Некоторые характерные черты не-Фукидидовского варианта я считаю возможным усматривать в том грубом характере, которым отличаются в нем действия обеих сторон. Когда Афиняне не желают приостановить постройки стен, Лакедемоняне приказывают рабочим немедленно приостановит работы. Когда они во второй раз приходят в Афины и видят, что стены все таки воздвигаются, они разражаются упреками и угрозами; не менее резко поступают с ними Афиняне: они их παρέδωϰαν εἰς φυλαϰήν [передали под стражу], и тут, впрочем, предупрежденные Спартанцами, которые точно так же поступили с их послами. У Диодора грубое, откровенно враждебное столкновение — у Фукидида тонкая, чисто дипломатическая интрига, при которой обе стороны стараются сохранить по возможности внешний вид дружественных отношений — οὐδὲ γὰρ ἐπὶ ϰωλύμη, ἀλλὰ γνώμης παραινέσει δῆθεν ἐπρεσβεύταντο (Thuc. I. 92) [они отправили посольство не с целью воспрепятствовать (возведению стен), но чтобы подать совет (для общего блага)][4].

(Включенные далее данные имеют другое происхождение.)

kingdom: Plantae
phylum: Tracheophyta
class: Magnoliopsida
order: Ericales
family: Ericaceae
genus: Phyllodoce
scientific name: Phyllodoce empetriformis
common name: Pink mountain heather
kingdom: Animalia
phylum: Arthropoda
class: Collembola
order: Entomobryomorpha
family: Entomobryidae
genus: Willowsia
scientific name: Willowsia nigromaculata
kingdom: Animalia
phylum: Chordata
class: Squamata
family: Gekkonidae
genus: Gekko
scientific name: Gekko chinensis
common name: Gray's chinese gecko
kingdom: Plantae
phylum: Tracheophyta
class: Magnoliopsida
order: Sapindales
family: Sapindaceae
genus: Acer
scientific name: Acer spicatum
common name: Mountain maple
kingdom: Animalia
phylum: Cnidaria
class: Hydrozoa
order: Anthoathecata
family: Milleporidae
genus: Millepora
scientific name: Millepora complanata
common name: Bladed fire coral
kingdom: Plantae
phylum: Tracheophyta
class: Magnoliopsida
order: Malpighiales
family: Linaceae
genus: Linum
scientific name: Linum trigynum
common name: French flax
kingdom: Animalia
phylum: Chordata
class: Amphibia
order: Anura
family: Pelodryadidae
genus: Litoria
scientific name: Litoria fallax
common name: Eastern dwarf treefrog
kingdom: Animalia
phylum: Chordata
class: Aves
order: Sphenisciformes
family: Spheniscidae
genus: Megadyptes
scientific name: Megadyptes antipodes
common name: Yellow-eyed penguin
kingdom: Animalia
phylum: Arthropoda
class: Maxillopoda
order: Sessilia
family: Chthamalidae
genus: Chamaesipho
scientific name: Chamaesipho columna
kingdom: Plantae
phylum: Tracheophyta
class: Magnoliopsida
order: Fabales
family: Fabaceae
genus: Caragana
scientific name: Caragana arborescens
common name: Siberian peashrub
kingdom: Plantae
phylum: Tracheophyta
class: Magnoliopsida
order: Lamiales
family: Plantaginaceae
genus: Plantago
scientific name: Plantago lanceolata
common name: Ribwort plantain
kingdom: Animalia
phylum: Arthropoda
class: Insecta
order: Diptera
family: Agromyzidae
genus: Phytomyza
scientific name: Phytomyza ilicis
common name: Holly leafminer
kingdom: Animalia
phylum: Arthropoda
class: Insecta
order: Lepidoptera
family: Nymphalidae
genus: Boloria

Общий вывод заключается в том, что в основе изложения Диодора мы имеем рассказ Фукидида, соединенный с другим вариантом — или наоборот. Этого варианта мы не имеем ни у одного другого историка. Только первая из указанных нами черт отличия Диодора от Фукидида — его предвидение конечного пункта всей интриги и факт задержания послов в Афинах, стоящий в органической связи со всем рассказом — находится и в случайной заметке Демосфена. Такая случайная заметка дорога, не смотря на свою случайность, тем, что она представляет собой общее место. Оратор, обращаясь к своим слушателям, сообщает им из истории такие факты, которые отвечают их историческим представлениям.
Состав рассказа Диодора о постройке Пирея несколько сложен и запутан. Отрицать влияние Фукидида трудно, но это во всяком случае только влияние — источником признать Фукидида я не могу.
Общим является только самый факт постройки и мотивировка в ее основаниях. У Фукидида (I. 93. 4) Фемистокл убеждает Афинян построить Пирейскую гавань, νομίζων..,. αὐτοὺς ναυτιϰοὺς γεγενημένυς μέγα προφέρειν ἐς τὸ ϰτήσεσθαι δύναμιν [считая… что если они станут моряками, это будет много содействовать приобретению могущества]. У Диодора это развито в длинное рассуждение: благодаря этой гавани, Афиняне достигнут гегемонии, ибо они имеют и наибольшее количество кораблей и наибольшую опытность в военном деле; кроме того, он рассчитывает, что Афиняне будут иметь на свой стороне Ионян διὰ τὴν συγγένειαν [из–за родства], других Греков Азии διὰ τῆν εἰεργεσίαν [потому что оказали им благодеяние], а островитян πεπληγμένους τὸ μέγεθος τῆς ναυτιϰῆς δονάμεως [поскольку впечатлили их мощью своих морских сил] (по смыслу = διὰ τὸν φόβον [запугав]). Не отрицая некоторой риторической красоты расчленения, мы не можем не видеть вместе с тем и некоторой нелогичности всего рассуждения. Оно объясняет шансы Афинян на гегемонию, а не причины, по которым следует строить гавань. Оно основано не на факте, а на том объяснении факта, которое дает ему Фукидид — его оно и развивает.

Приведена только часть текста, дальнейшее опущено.